- [TASK DESCRIPTION]:
From the entries, return every line where the string "business" shows up.

[[ INFORMATION GIVEN open ]]

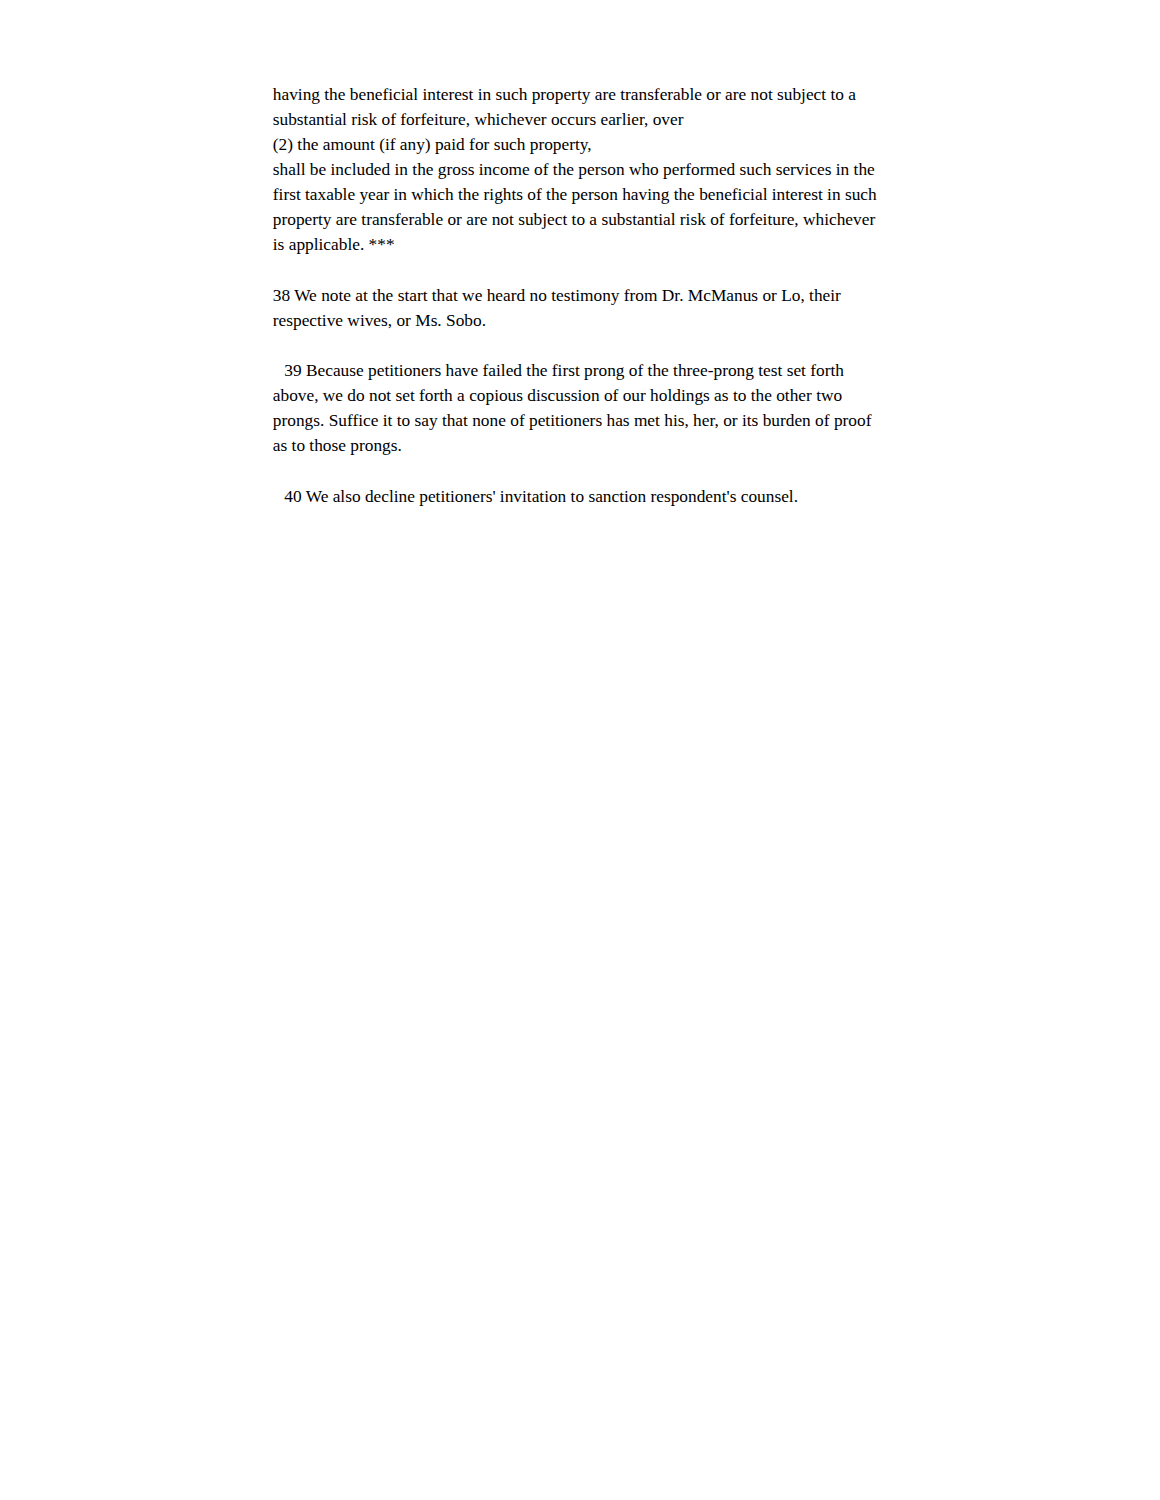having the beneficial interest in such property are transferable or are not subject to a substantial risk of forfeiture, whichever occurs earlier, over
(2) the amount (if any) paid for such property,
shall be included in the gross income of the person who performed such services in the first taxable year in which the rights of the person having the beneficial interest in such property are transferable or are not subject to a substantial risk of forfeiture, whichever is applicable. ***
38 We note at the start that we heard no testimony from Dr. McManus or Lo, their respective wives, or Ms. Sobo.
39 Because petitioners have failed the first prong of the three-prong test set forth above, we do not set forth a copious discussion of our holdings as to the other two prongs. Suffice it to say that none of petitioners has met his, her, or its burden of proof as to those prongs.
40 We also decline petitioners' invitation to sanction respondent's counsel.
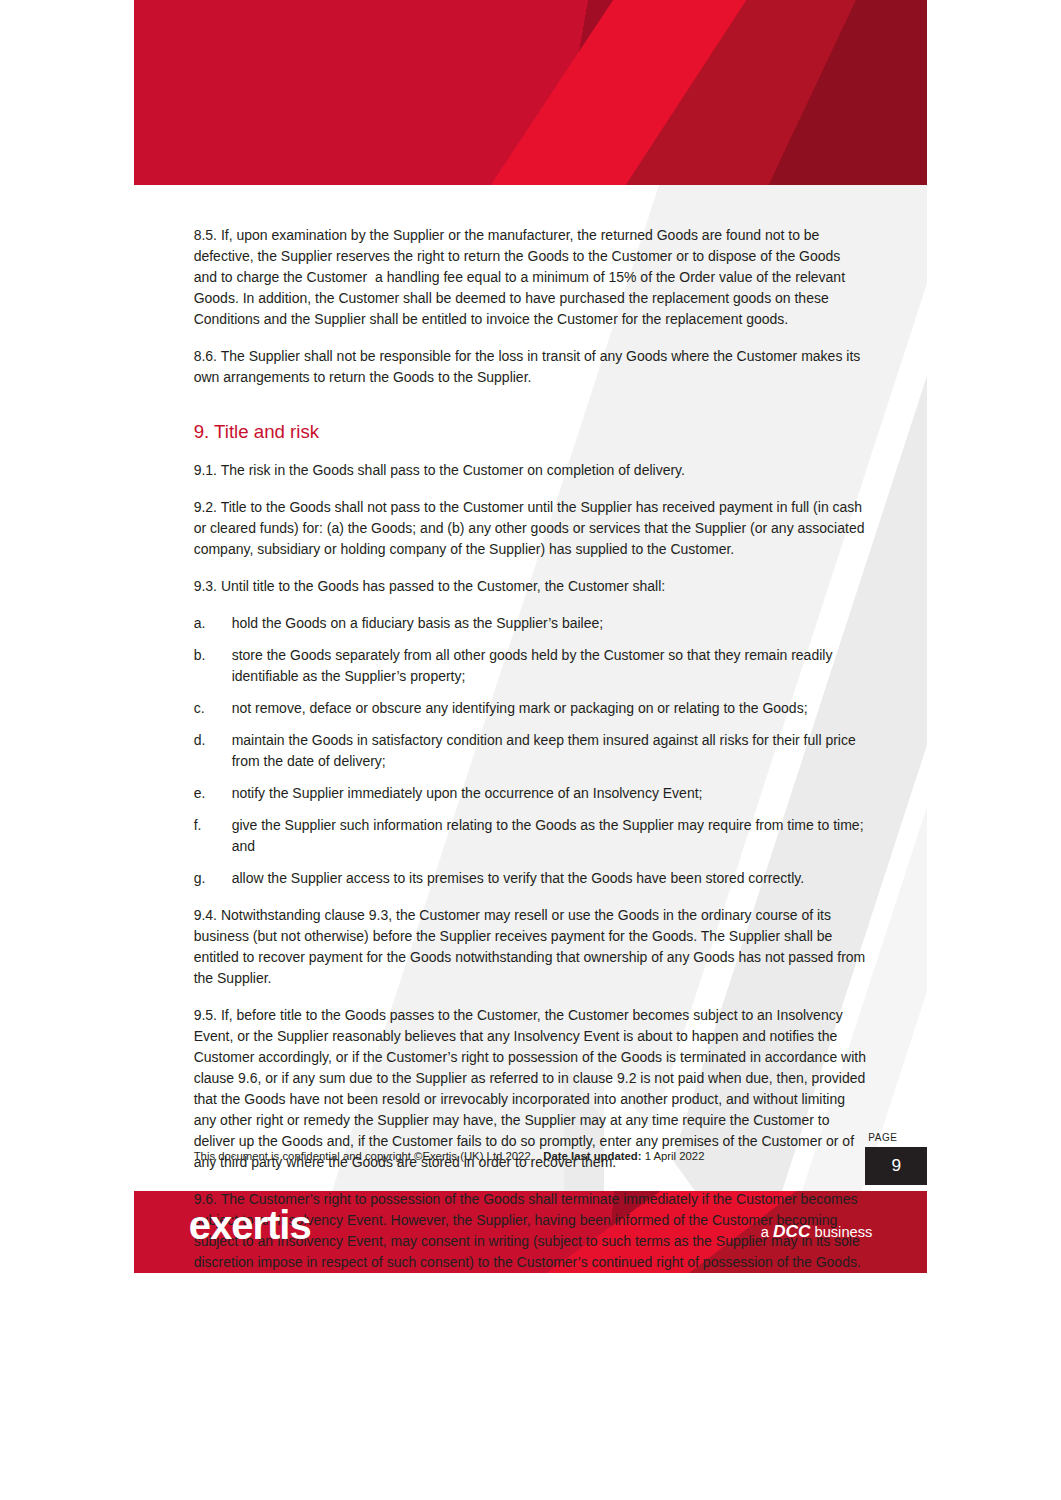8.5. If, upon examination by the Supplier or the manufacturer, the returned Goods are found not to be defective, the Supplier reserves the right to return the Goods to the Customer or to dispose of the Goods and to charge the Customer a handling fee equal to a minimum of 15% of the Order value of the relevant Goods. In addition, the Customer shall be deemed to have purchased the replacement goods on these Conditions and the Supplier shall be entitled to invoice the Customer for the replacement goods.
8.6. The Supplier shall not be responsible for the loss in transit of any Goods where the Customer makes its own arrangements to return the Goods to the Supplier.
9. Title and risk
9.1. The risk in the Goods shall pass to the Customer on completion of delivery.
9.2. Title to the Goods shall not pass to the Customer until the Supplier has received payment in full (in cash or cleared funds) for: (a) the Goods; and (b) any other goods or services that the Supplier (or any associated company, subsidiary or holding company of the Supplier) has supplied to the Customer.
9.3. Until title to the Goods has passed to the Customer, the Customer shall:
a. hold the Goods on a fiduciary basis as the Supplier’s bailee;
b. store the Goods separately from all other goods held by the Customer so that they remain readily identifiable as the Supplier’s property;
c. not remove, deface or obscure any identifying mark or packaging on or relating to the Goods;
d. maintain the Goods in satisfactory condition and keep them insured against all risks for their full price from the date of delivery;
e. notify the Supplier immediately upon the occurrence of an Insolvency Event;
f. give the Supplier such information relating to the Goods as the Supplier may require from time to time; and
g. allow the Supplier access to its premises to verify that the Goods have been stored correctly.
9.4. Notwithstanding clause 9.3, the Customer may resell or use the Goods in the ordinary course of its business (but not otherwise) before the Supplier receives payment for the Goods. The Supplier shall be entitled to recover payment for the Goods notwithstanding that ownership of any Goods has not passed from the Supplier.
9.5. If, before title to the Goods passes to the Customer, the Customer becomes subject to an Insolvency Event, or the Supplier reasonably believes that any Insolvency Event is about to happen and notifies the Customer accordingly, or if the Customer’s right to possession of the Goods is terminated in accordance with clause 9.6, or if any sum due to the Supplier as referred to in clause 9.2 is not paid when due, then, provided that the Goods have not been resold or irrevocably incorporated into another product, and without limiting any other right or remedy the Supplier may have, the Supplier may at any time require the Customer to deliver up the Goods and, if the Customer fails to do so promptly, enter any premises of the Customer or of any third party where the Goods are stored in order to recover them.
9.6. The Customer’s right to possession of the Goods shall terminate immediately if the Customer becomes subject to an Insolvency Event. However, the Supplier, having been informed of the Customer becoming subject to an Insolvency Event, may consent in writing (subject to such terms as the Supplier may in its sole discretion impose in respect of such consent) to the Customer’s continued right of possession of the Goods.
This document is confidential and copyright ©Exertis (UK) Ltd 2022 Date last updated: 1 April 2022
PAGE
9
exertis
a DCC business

[[ INFORMATION GIVEN closed ]]

- [WRITTEN ANSWER]:
9.4. Notwithstanding clause 9.3, the Customer may resell or use the Goods in the ordinary course of its business (but not otherwise) before the Supplier receives payment for the Goods. The Supplier shall be entitled to recover payment for the Goods notwithstanding that ownership of any Goods has not passed from the Supplier.
a DCC business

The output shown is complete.